Regardless of whether Chicago gets the Olympics, Mayor Richard M. Daley says he'll continue to focus on a goal he set a long time ago: to make his city the greenest in the United States.
"When I started planting trees they thought it was a waste of money," Daley said during an interview at his City Hall office. "We started planting a green roof. They said, 'Oh, this is silly. What are we doing that for?'"
The city's green-roof program, which helps cool buildings and slow storm water runoff, began about 10 years ago and now is the most extensive in the U.S. The city has planted thousands of trees and roadside plants, designated nearly 140 miles of bicycle lanes, and is buying hybrid buses and studying whether to designate bus-only lanes.
In September, city officials vowed to reduce emissions of carbon dioxide to three-fourths of 1990 levels by 2020 by making buildings more energy-efficient, using renewable energy, improving transportation and reducing industrial pollution.
Such efforts touted in the Olympic bid have put Chicago on the national environmental map.
"Years ago, Chicago could never have competed with Seattle, Portland or San Francisco with trying to be green," said Warren Karlenzig, author of "How Green is Your City?"
But Chicago still has a long way to go to match those cities, which frequently rank among the greenest in the U.S. because of successful recycling programs, high public transit ridership and use of renewable energy.
Chicago air quality, for example, still does not consistently meet federal standards.

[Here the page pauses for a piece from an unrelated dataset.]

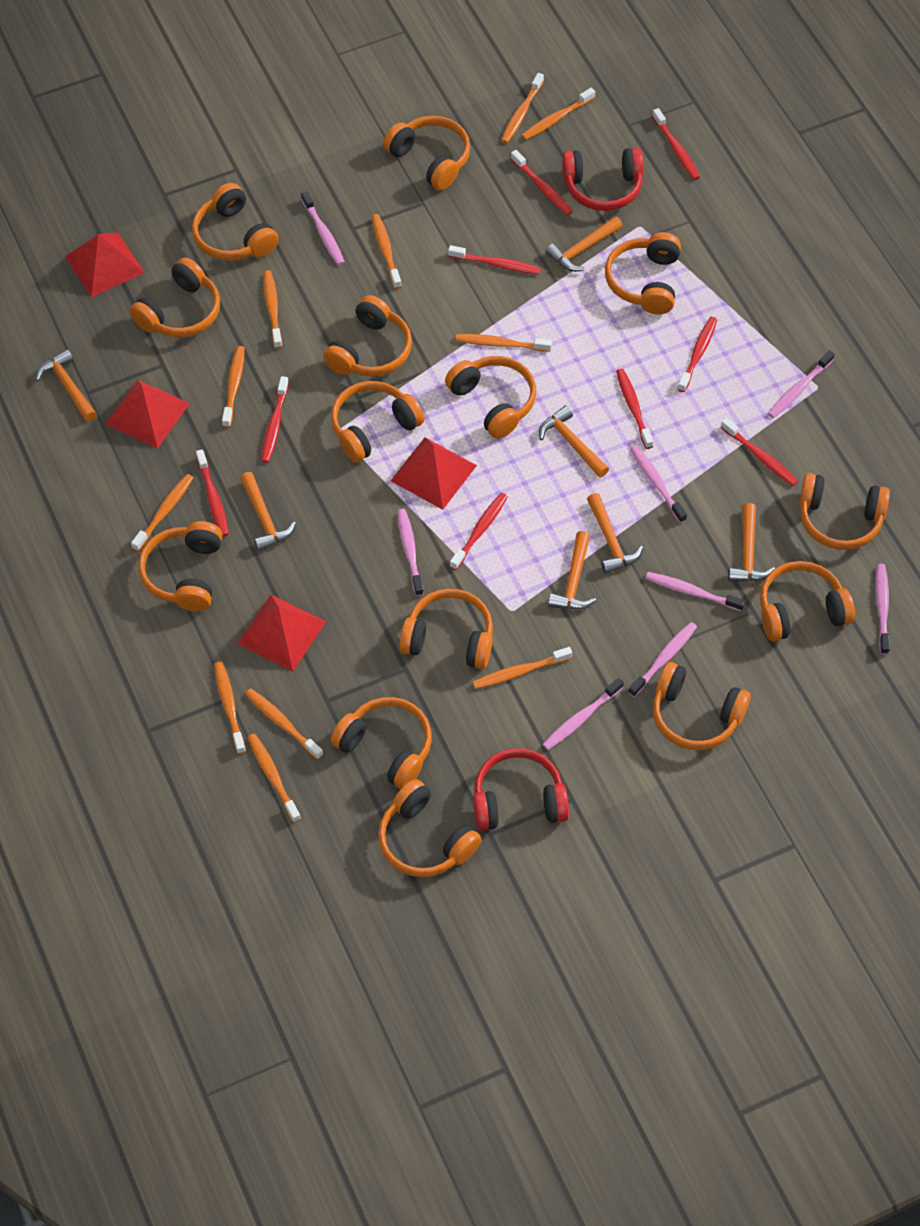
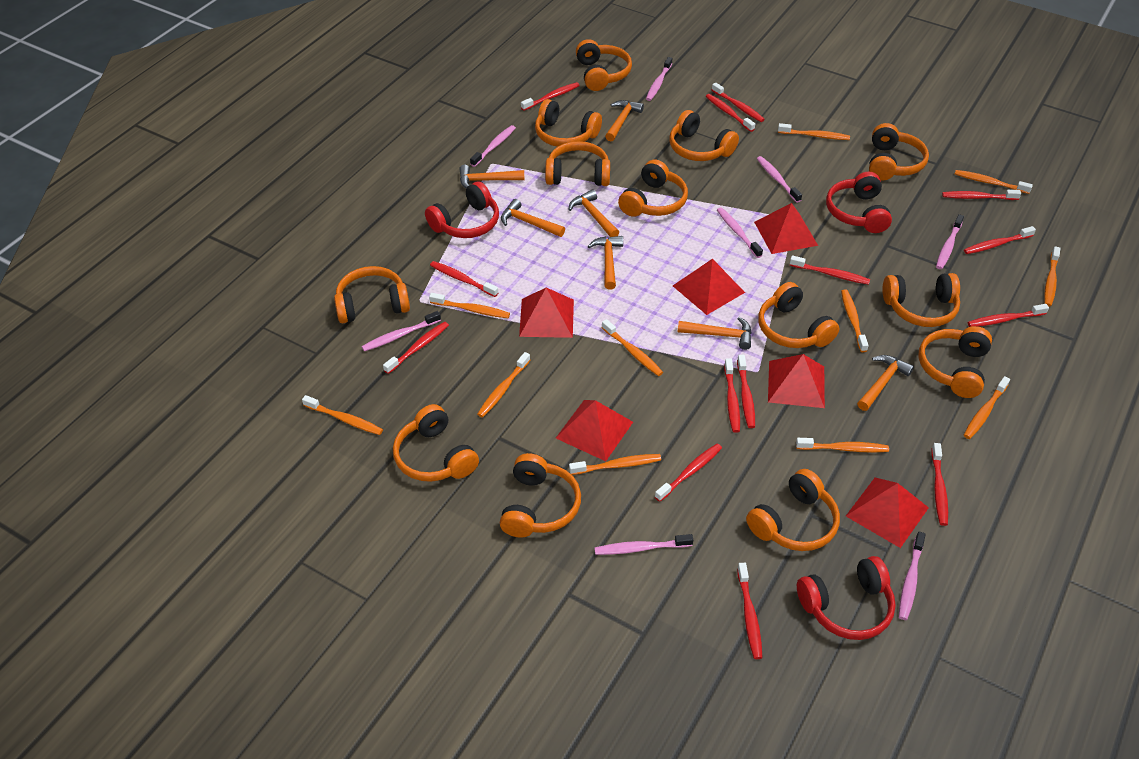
orange headphones: 14 -> 13
red headphones: 2 -> 3
red pyramid: 4 -> 6
red toothbrush: 9 -> 14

It was rated moderate or unhealthy near half the time by the Illinois Environmental Protection Agency for 2006, the latest numbers available.
Perhaps the biggest challenge to meeting long-term environmental goals and keeping its green Olympic promise is improving the city's troubled public transit system, said Howard Learner, president of the Environmental Law and Policy Center in Chicago.
Chicago's century-old subway tracks are so dilapidated in some stretches that trains sometimes must travel at the pace of a horse at trot, though the city is working to eliminate slow zones. The city also has added 113 hybrid buses and expects another 57 by late summer.
"As a practical matter you can't have a green city if you don't have an effective public transit system that works well," said Learner. "No first class public transit, no green city."
The International Olympic Committee has cited problems with Chicago's transportation network. Daley rode Beijing's modern transit system when he attended last summer's Olympics and said Chicago needs to create the same safe, clean and friendly system.
Chicago officials acknowledge the challenges, but are undaunted.
"By no means are we perfect and we don't say that we are," said Suzanne Malec-McKenna, commissioner of the Chicago Department of the Environment. "I think that we're bold. I think we're willing to take risks and hopefully create a market to make it accessible to residents and businesses."
But make no mistake, Chicago wants the Olympics in a big way.
The international exposure would go a long way toward helping dispel the image of a pollution-belching factory town and replace it with a gleaming, modern and green metropolis.
"We want to make the greenest Olympics ever," said Sadhu Johnston, Chicago's chief environmental officer. "We think that makes sense in the greenest city."